Speaking with newsmen recently, the wife of President Bola Tinubu said businesses like akara (fried bean cake), kulikuli (a crunchy snack from roasted peanuts or groundnuts) and roasted corn can be set up without breaking the bank.

She disclosed that to support her husband’s Renewed Hope agenda, she has provided funding packages to traders and others to the tune of N3.5 billion.

“To start akara business doesn’t take a lot of money.
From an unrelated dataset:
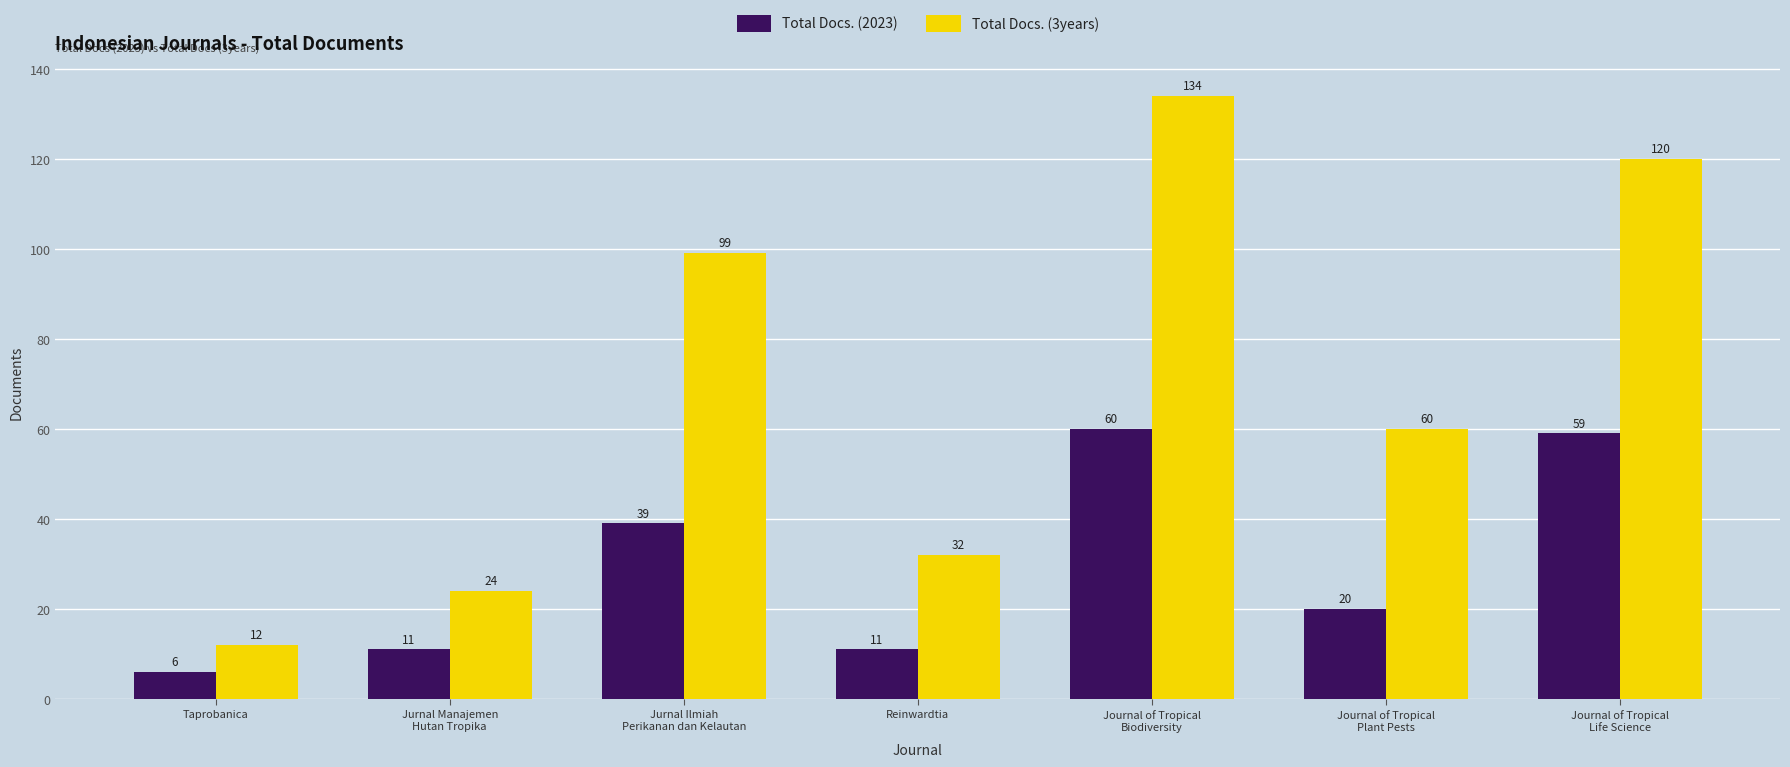

Rank the series by their average value, from lowest to highest.

Total Docs. (2023), Total Docs. (3years)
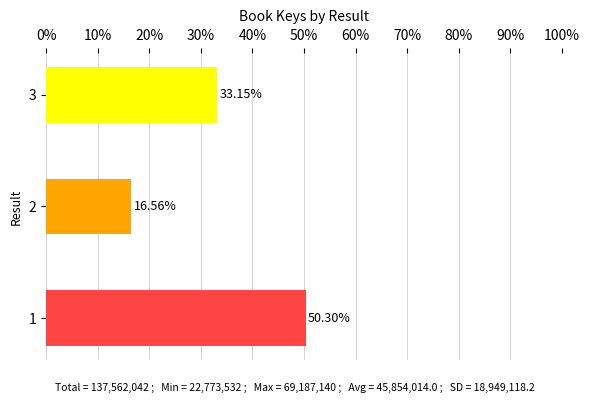

Are the bars grouped side by side (vs. stacked)?

No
To start roasting corn and kuli-kuli doesn’t take much. We didn’t give them a loan; we gave it to them as a grant,” she stated.

She further said, “We’ve encouraged Nigerians as best as we could, what is within our hands, I have given, and I keep giving. Those are the things we’ve done.”

“I remember giving for TB (tuberculosis) when I heard of many TB cases; I gave N2 billion, to breast cancer, I gave N1 billion, and to [tackle] malnutrition, I gave N500 million.

“These are the things we’ve been doing to assist the government. So, we’ve had impact in agriculture, social investment, education (as scholarship and ICT training) and others. We are still open to doing more,” she disclosed.